La transition démocratique qu’a connue l’Europe orientale à la fin de la guerre froide fournit d’utiles repères sur le processus qui débute dans les sociétés arabes. Installer le libéralisme et la sécurité prendra du temps, mais certaines sociétés comme la tunisienne et l’égyptienne ont déjà consolidé le cadre économique du développement libéral. La priorité est désormais à la modernisation politique qui seule permettra d’aborder les enjeux du XXIe siècle.
Préambule - Le grand chantier de l’aggiornamento arabe
The great arab spring
Eastern Europe’s democratic transition at the end of the Cold War gives some useful pointers to the process which is starting in some Arab societies. It will take time to establish liberalism and security, but countries such as Tunisia and Egypt already have the basic economic framework of liberal development. Political modernization is now the priority; this alone will allow Arab societies to meet the challenges of the twenty-first century
La révolution populaire tunisienne est entrée, au lendemain du 14 janvier 2011 – date de la fuite de l’ex-président – sur la voie de la transition démocratique. La voie est semée d’embûches.
À quels repères se fier ?
Pour mieux saisir la nature des difficultés inhérentes à la transition, prenons l’exemple des pays d’Europe centrale et orientale. Dans cette partie de l’Europe, la phase commencée au lendemain du 9 novembre 1989 consistait à surmonter principalement deux obstacles : garantir la sécurité et endosser le libéralisme dans sa double dimension économique et politique. Trois institutions avaient alors offert un cadre de référence propice : l’Otan, la Communauté européenne et le Conseil de l’Europe. La transition, voulue par les peuples concernés, était ainsi soutenue dans toutes ses implications par la solide architecture européenne et transatlantique. De plus, au sein même de ces pays, le tissu social et politique était suffisamment intégré pour admettre la réforme libérale et démocratique dans toutes ses conséquences. La dynamique particulière de chaque pays trouvait dans l’ordre européen de l’époque un garant sécuritaire et un catalyseur politique en mesure de relayer et d’accélérer l’élan vers la révolution libérale. Dans ce contexte, la transition s’est étalée sur une période de vingt ans.

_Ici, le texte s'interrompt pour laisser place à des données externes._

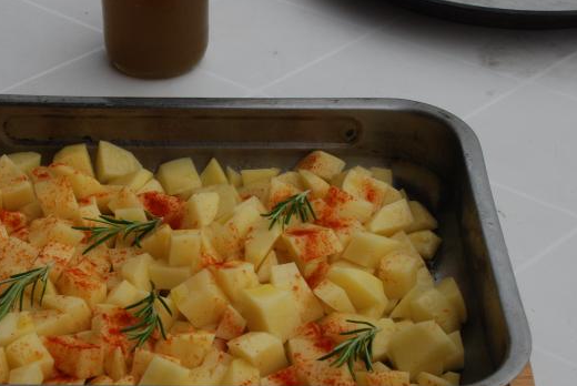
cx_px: 180
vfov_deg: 16.9
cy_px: 268
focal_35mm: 81
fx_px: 1296
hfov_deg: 24.9
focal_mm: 35
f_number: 10
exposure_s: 1/400
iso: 400
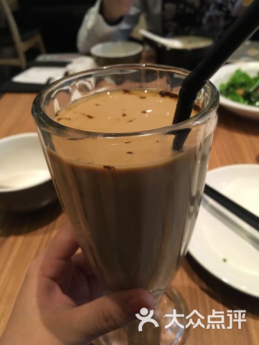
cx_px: 130
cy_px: 172
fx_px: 289
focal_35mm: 29
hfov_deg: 48.2
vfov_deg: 61.7
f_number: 2.2
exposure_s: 1/25
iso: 200
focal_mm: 4.15
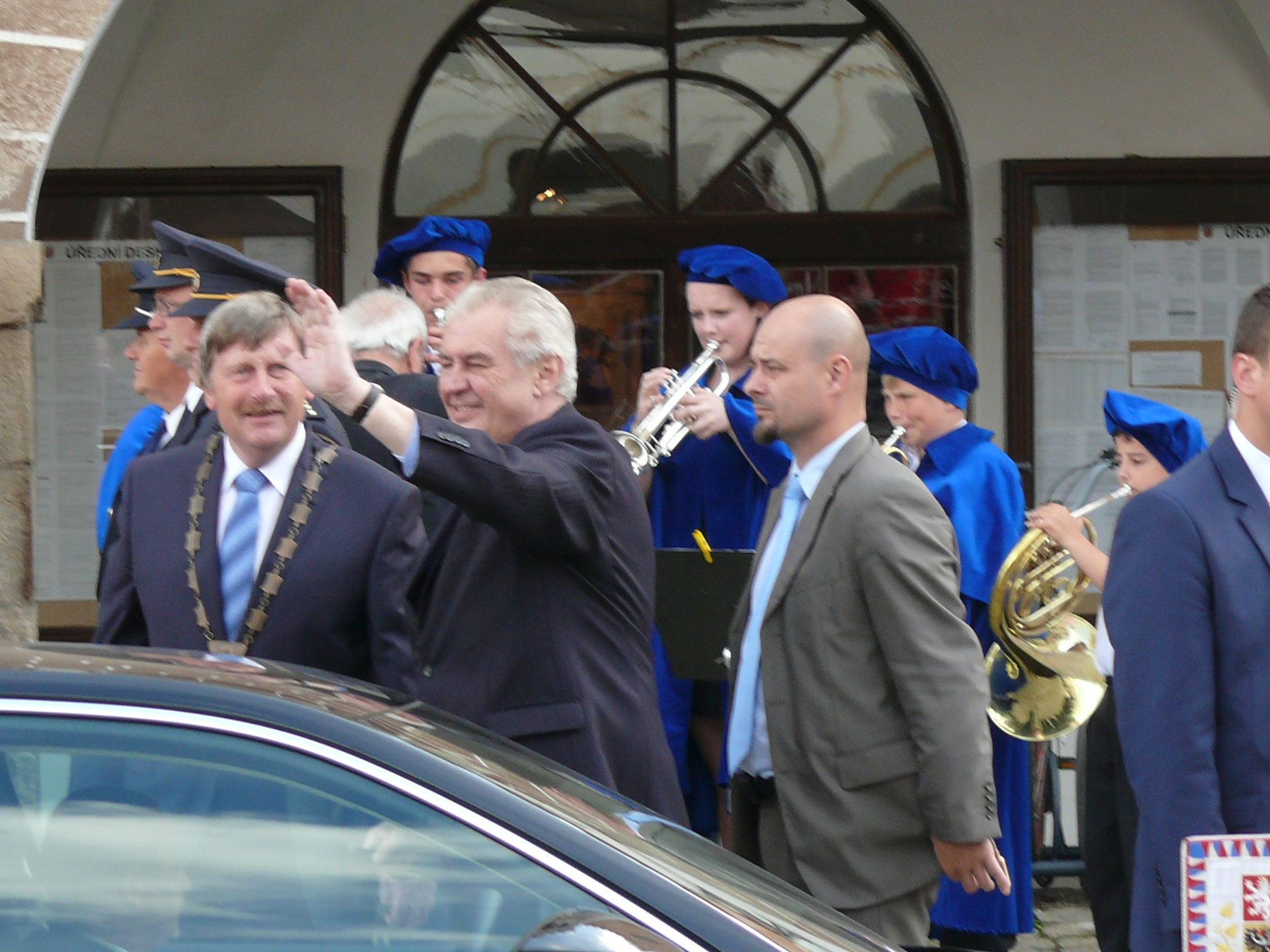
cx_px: 635
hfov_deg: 8.5
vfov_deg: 6.4
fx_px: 8548
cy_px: 476
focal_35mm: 233
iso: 100
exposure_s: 1/125
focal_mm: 27.7
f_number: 4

Dans les pays arabes, la transition démocratique est sans précédent et sans référentiel ; elle pose des problèmes de surmobilisation où se mêlent indistinctement la destruction des institutions rattachées au régime despotique, l’effort de reconstruction politique et de relance économique et l’impératif de préservation de l’État. Les partis politiques, soudain multipliés (52 en Tunisie), sont impréparés aux échéances électorales et deviennent difficilement identifiables du fait du chevauchement de leurs programmes. La tentation démagogique s’ajoute aux impatiences accumulées pour élever les revendications sociales et peser sur la stabilité générale. La transition traversée par des tensions incohérentes risque d’évoluer vers un nouveau système autoritaire civil ou militaire qui, à son tour, tendra à se perpétuer. De surcroît, le voisinage arabe est hostile, parfois agressif, et les forces intérieures, tout en réclamant ouvertement les libertés et la démocratie, cèdent facilement à la tentation révolutionnaire et poussent pour la plupart aux pressions de la rue. La mobilisation des élites peut certes contribuer à clarifier les problèmes mais non fédérer les forces politiques ni favoriser le consensus. Les élections, aussi libres et sûres soient-elles, ne garantissent nullement l’émergence d’un équilibre politique promis à la stabilité : les élections irakiennes du 7 mars 2010 n’ont guère assuré la transition espérée.